Work order
Retype each entry below exactly. Do not carry any image over.
>>>>
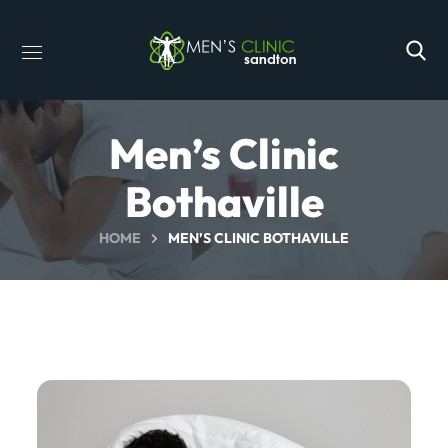
Men’s Clinic
Bothaville
HOME
MEN’S CLINIC BOTHAVILLE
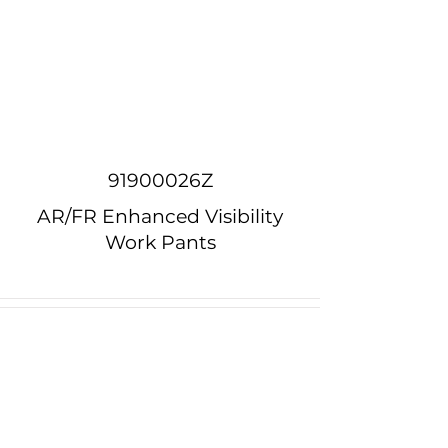
91900026Z
AR/FR Enhanced Visibility
Work Pants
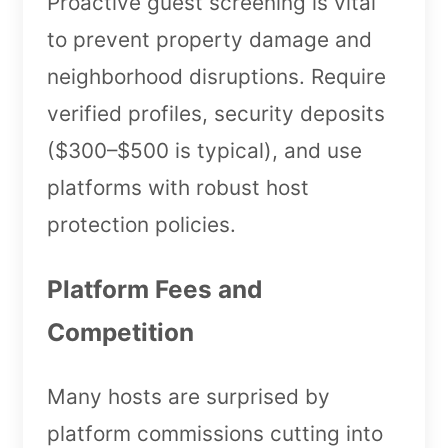
Proactive guest screening is vital
to prevent property damage and
neighborhood disruptions. Require
verified profiles, security deposits
($300–$500 is typical), and use
platforms with robust host
protection policies.
Platform Fees and
Competition
Many hosts are surprised by
platform commissions cutting into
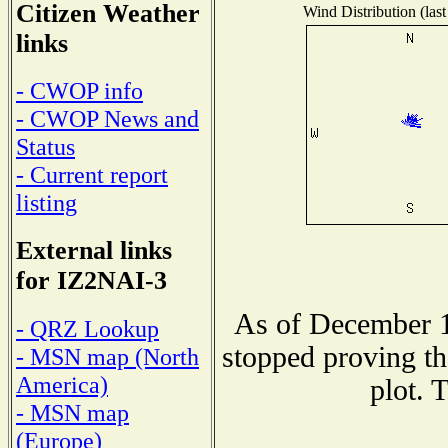
Citizen Weather
Wind Distribution (last
links
- CWOP info
- CWOP News and
Status
- Current report
listing
External links
for IZ2NAI-3
As of December 1
- QRZ Lookup
stopped proving th
- MSN map (North
America)
plot. 
- MSN map
(Europe)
<<<<
Response to this exercise
Men’s Clinic
Bothaville
HOME
MEN’S CLINIC BOTHAVILLE
91900026Z
AR/FR Enhanced Visibility
Work Pants
Proactive guest screening is vital
to prevent property damage and
neighborhood disruptions. Require
verified profiles, security deposits
($300–$500 is typical), and use
platforms with robust host
protection policies.
Platform Fees and
Competition
Many hosts are surprised by
platform commissions cutting into
Citizen Weather
Wind Distribution (last
links
- CWOP info
- CWOP News and
Status
- Current report
listing
External links
for IZ2NAI-3
As of December 1
- QRZ Lookup
stopped proving th
- MSN map (North
America)
plot. 
- MSN map
(Europe)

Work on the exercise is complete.